== THE DATA ==

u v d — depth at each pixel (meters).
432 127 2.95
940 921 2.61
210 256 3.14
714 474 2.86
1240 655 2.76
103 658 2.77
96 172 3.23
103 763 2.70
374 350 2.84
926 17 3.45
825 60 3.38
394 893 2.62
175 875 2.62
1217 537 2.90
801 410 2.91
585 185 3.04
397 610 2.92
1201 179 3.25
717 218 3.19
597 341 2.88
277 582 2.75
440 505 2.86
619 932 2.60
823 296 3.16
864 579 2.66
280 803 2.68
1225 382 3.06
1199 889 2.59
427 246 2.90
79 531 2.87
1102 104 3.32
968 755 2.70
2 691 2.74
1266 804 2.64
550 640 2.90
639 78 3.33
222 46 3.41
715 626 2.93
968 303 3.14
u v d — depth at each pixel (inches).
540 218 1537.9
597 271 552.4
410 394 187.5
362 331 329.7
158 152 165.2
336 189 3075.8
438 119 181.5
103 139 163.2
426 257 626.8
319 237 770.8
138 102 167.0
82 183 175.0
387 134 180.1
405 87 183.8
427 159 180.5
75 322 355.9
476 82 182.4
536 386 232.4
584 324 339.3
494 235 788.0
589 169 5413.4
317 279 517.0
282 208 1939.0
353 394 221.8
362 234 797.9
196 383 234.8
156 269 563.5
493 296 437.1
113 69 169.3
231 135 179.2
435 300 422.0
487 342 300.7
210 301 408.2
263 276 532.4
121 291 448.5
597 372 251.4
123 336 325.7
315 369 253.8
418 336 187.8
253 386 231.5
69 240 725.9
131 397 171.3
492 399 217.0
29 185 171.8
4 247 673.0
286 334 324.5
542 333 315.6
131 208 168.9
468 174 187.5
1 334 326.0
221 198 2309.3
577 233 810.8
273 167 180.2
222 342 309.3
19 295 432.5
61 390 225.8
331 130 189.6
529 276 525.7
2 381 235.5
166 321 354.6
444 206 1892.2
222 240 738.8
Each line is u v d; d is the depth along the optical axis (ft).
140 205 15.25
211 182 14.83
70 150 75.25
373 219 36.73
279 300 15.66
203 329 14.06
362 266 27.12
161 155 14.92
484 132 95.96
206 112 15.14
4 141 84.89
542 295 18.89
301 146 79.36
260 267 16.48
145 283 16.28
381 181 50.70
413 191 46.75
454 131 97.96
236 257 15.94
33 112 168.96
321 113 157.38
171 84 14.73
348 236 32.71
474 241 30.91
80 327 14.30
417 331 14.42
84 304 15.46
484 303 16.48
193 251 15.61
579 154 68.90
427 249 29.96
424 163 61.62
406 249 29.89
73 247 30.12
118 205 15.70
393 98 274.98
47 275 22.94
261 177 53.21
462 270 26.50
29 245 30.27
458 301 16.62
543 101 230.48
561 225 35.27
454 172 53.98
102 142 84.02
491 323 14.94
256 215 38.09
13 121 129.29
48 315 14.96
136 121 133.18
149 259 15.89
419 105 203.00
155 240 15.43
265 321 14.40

===

## EXERCISE DESCRIPTION:
Repeat the data exactly, with every line included.

## TASK RESULT:
u v d — depth at each pixel (meters).
432 127 2.95
940 921 2.61
210 256 3.14
714 474 2.86
1240 655 2.76
103 658 2.77
96 172 3.23
103 763 2.70
374 350 2.84
926 17 3.45
825 60 3.38
394 893 2.62
175 875 2.62
1217 537 2.90
801 410 2.91
585 185 3.04
397 610 2.92
1201 179 3.25
717 218 3.19
597 341 2.88
277 582 2.75
440 505 2.86
619 932 2.60
823 296 3.16
864 579 2.66
280 803 2.68
1225 382 3.06
1199 889 2.59
427 246 2.90
79 531 2.87
1102 104 3.32
968 755 2.70
2 691 2.74
1266 804 2.64
550 640 2.90
639 78 3.33
222 46 3.41
715 626 2.93
968 303 3.14
u v d — depth at each pixel (inches).
540 218 1537.9
597 271 552.4
410 394 187.5
362 331 329.7
158 152 165.2
336 189 3075.8
438 119 181.5
103 139 163.2
426 257 626.8
319 237 770.8
138 102 167.0
82 183 175.0
387 134 180.1
405 87 183.8
427 159 180.5
75 322 355.9
476 82 182.4
536 386 232.4
584 324 339.3
494 235 788.0
589 169 5413.4
317 279 517.0
282 208 1939.0
353 394 221.8
362 234 797.9
196 383 234.8
156 269 563.5
493 296 437.1
113 69 169.3
231 135 179.2
435 300 422.0
487 342 300.7
210 301 408.2
263 276 532.4
121 291 448.5
597 372 251.4
123 336 325.7
315 369 253.8
418 336 187.8
253 386 231.5
69 240 725.9
131 397 171.3
492 399 217.0
29 185 171.8
4 247 673.0
286 334 324.5
542 333 315.6
131 208 168.9
468 174 187.5
1 334 326.0
221 198 2309.3
577 233 810.8
273 167 180.2
222 342 309.3
19 295 432.5
61 390 225.8
331 130 189.6
529 276 525.7
2 381 235.5
166 321 354.6
444 206 1892.2
222 240 738.8
Each line is u v d; d is the depth along the optical axis (ft).
140 205 15.25
211 182 14.83
70 150 75.25
373 219 36.73
279 300 15.66
203 329 14.06
362 266 27.12
161 155 14.92
484 132 95.96
206 112 15.14
4 141 84.89
542 295 18.89
301 146 79.36
260 267 16.48
145 283 16.28
381 181 50.70
413 191 46.75
454 131 97.96
236 257 15.94
33 112 168.96
321 113 157.38
171 84 14.73
348 236 32.71
474 241 30.91
80 327 14.30
417 331 14.42
84 304 15.46
484 303 16.48
193 251 15.61
579 154 68.90
427 249 29.96
424 163 61.62
406 249 29.89
73 247 30.12
118 205 15.70
393 98 274.98
47 275 22.94
261 177 53.21
462 270 26.50
29 245 30.27
458 301 16.62
543 101 230.48
561 225 35.27
454 172 53.98
102 142 84.02
491 323 14.94
256 215 38.09
13 121 129.29
48 315 14.96
136 121 133.18
149 259 15.89
419 105 203.00
155 240 15.43
265 321 14.40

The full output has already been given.